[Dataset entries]
= Beginning of Section =
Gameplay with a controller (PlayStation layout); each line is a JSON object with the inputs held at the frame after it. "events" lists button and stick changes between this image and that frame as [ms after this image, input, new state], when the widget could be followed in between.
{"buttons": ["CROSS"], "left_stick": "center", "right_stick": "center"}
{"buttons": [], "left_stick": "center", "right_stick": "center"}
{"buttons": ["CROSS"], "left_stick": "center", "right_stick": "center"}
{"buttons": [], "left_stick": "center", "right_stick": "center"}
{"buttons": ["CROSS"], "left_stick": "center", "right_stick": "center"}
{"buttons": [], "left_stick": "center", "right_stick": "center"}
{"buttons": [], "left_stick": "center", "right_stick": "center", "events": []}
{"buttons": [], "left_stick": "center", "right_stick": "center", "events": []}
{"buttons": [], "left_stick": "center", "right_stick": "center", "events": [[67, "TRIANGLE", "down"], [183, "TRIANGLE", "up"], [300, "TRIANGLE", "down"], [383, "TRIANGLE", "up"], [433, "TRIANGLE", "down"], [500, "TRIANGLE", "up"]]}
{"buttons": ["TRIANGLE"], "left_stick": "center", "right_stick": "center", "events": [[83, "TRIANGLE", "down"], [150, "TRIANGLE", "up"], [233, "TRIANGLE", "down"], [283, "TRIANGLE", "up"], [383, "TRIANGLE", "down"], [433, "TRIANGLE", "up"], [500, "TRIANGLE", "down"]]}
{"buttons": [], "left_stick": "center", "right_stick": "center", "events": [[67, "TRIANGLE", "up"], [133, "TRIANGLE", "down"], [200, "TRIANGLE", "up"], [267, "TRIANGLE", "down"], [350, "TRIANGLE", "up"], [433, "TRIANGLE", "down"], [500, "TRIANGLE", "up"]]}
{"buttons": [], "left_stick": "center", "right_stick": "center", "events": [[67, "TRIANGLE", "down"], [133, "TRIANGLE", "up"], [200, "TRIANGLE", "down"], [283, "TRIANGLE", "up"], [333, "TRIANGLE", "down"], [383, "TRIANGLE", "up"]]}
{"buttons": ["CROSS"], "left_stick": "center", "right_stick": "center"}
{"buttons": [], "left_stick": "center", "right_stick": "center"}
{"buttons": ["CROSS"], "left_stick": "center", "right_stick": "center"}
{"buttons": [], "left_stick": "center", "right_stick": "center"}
= End of Section =
• Problem
In the answer, every line above should be retyped exactly.

• Solution to this exercise
Gameplay with a controller (PlayStation layout); each line is a JSON object with the inputs held at the frame after it. "events" lists button and stick changes between this image and that frame as [ms after this image, input, new state], when the widget could be followed in between.
{"buttons": ["CROSS"], "left_stick": "center", "right_stick": "center"}
{"buttons": [], "left_stick": "center", "right_stick": "center"}
{"buttons": ["CROSS"], "left_stick": "center", "right_stick": "center"}
{"buttons": [], "left_stick": "center", "right_stick": "center"}
{"buttons": ["CROSS"], "left_stick": "center", "right_stick": "center"}
{"buttons": [], "left_stick": "center", "right_stick": "center"}
{"buttons": [], "left_stick": "center", "right_stick": "center", "events": []}
{"buttons": [], "left_stick": "center", "right_stick": "center", "events": []}
{"buttons": [], "left_stick": "center", "right_stick": "center", "events": [[67, "TRIANGLE", "down"], [183, "TRIANGLE", "up"], [300, "TRIANGLE", "down"], [383, "TRIANGLE", "up"], [433, "TRIANGLE", "down"], [500, "TRIANGLE", "up"]]}
{"buttons": ["TRIANGLE"], "left_stick": "center", "right_stick": "center", "events": [[83, "TRIANGLE", "down"], [150, "TRIANGLE", "up"], [233, "TRIANGLE", "down"], [283, "TRIANGLE", "up"], [383, "TRIANGLE", "down"], [433, "TRIANGLE", "up"], [500, "TRIANGLE", "down"]]}
{"buttons": [], "left_stick": "center", "right_stick": "center", "events": [[67, "TRIANGLE", "up"], [133, "TRIANGLE", "down"], [200, "TRIANGLE", "up"], [267, "TRIANGLE", "down"], [350, "TRIANGLE", "up"], [433, "TRIANGLE", "down"], [500, "TRIANGLE", "up"]]}
{"buttons": [], "left_stick": "center", "right_stick": "center", "events": [[67, "TRIANGLE", "down"], [133, "TRIANGLE", "up"], [200, "TRIANGLE", "down"], [283, "TRIANGLE", "up"], [333, "TRIANGLE", "down"], [383, "TRIANGLE", "up"]]}
{"buttons": ["CROSS"], "left_stick": "center", "right_stick": "center"}
{"buttons": [], "left_stick": "center", "right_stick": "center"}
{"buttons": ["CROSS"], "left_stick": "center", "right_stick": "center"}
{"buttons": [], "left_stick": "center", "right_stick": "center"}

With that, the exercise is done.